An African student, Joseph Asagai courts the attentions of Beneatha. In trying to win her affections, he is persistent but never overbearing. He flatters her with gifts (something that George Murchison has not done); in addition, Asagai’s gifts are not meaningless trinkets but are things that are both useful to and desired by Beneatha — such as the Nigerian robes he clearly has gone to a lot of trouble to obtain. Asagai’s compliments to Beneatha are sincere and therefore believable. His peaceful ways and calm manner give Beneatha an appreciation of his views even when they disagree. Contrasted with George Murchison’s abrasive put-downs of Beneatha and George’s insistence on retaining his narrow-minded views, Asagai appears as Beneatha’s savior from the potential tragedy of her eventually becoming George’s wife.
Asagai is charming, mannerly, personable, and quite intelligent; in spite of the cultural differences between him and the Younger family, he appears to “fit in” more with them than does George Murchison, who argues with Beneatha in front of her family and then clashes with Walter as he leaves.
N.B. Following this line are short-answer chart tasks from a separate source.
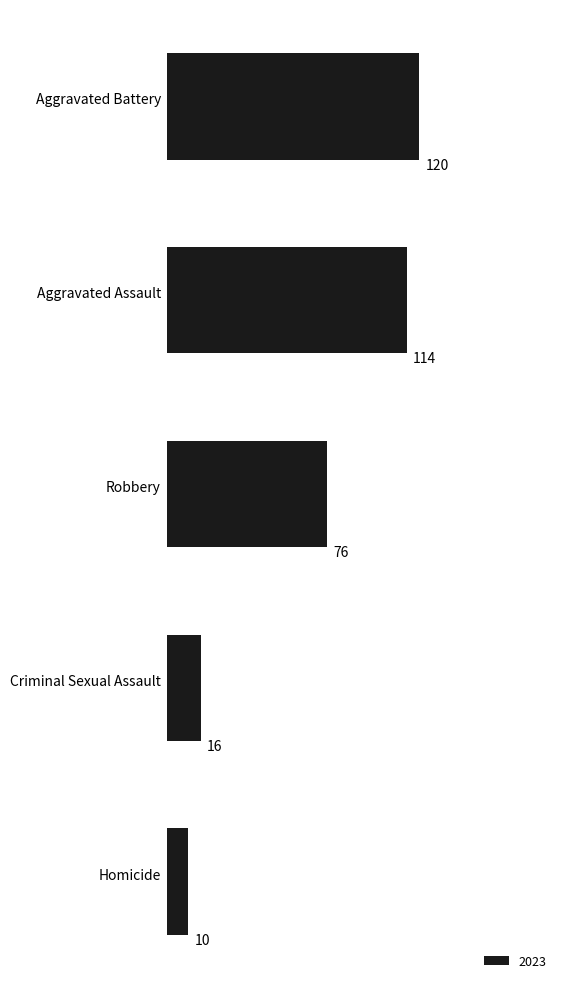

What is the sum of all values?

336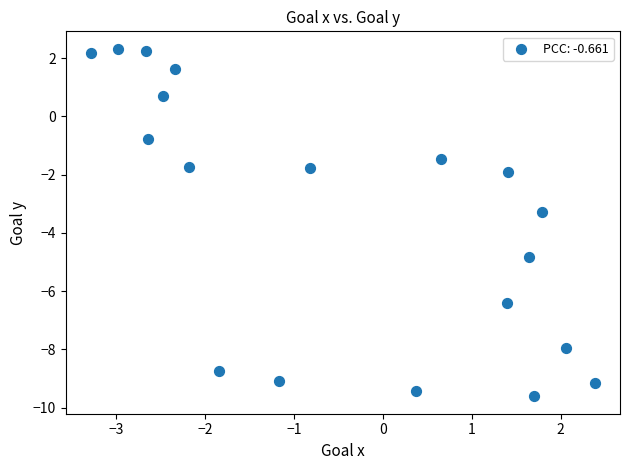

What is the range of X values (max minus min)?

5.7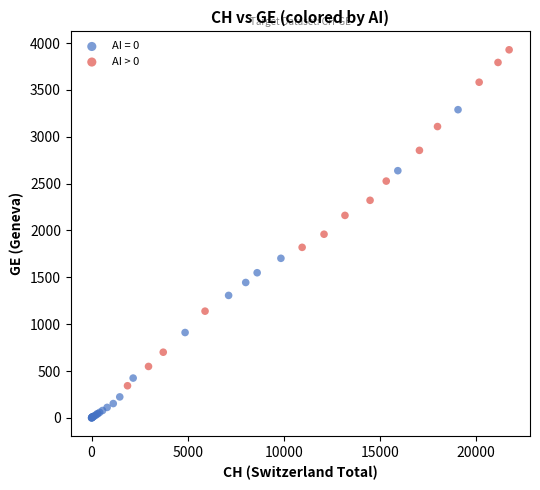

Which series contains the highest Y value?

AI > 0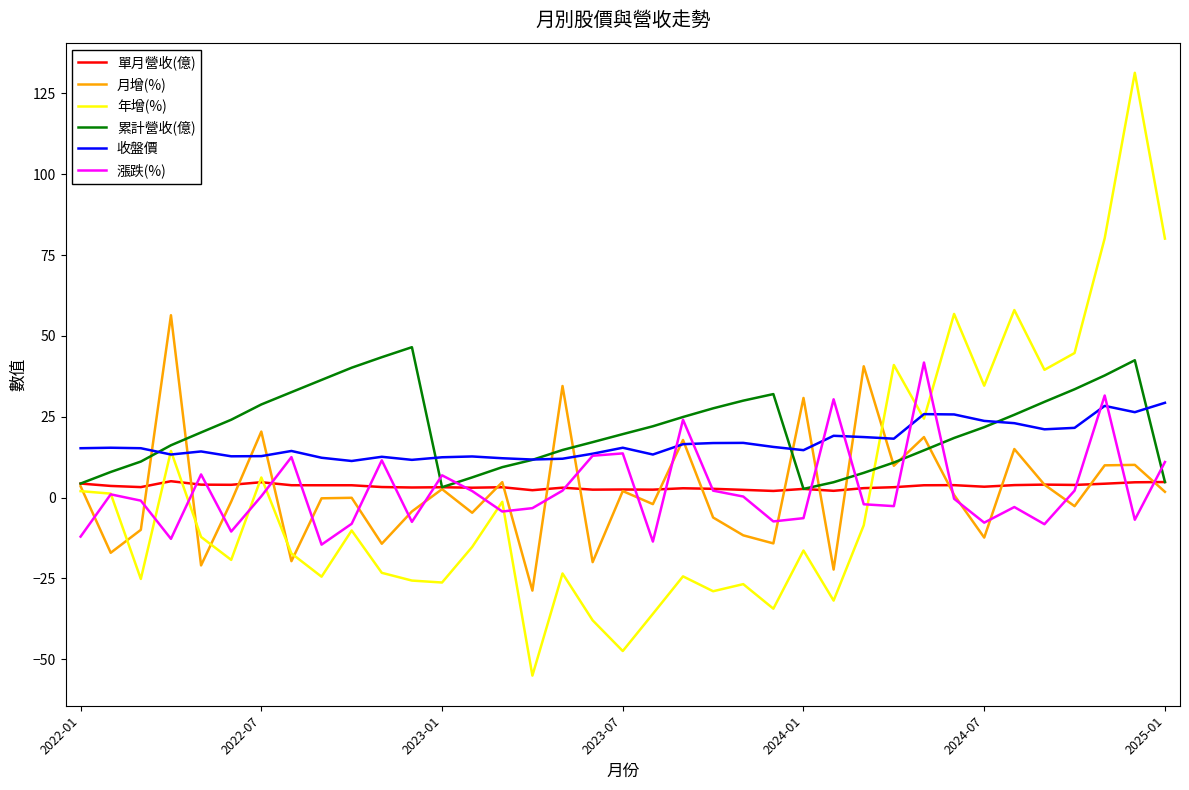

What is the greatest value displayed?

131.4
Asagai is zealously idealistic about the future of his country and has even expressed his willingness to sacrifice his own life for the independence of his country. And, although Asagai has been afforded a Western education, his basic beliefs are grounded in his own African culture, which was, as of 1959, somewhat chauvinistic and old-fashioned. This creates an undercurrent of tension in his relationship with Beneatha, but it is something that Hansberry hints that might be overcome.
Asagai is helpful and concerned about the welfare of others. He volunteers to assist in the move to Clybourne Park and offers much-needed consolation and good advice to Beneatha when she is at her lowest. He counsels Beneatha spiritually and emotionally, helping her to get back “on track” as she rails against her brother’s foolishness in having lost the money.
Asagai’s philosophy runs counter to the Western perception of success at any cost. He questions, for example, the satisfaction of receiving money through misfortune while calling it “success.” He contrasts this view with his own that “making it” via insurance money gained through misfortune is not really “making it.” Asagai’s character gives Beneatha political focus and nourishes her idealism. Being a true African, Asagai is grounded in his “Africaness” while Beneatha is trying, almost too hard, to connect with an African past that she knows so little of. It is Beneatha and not Asagai who is constantly singing the praises of Africa.
The name of Hansberry’s African character is taken from the word “assegai,” which means a short-handled stabbing spear, famous in the successful ware of Shaka Zulu.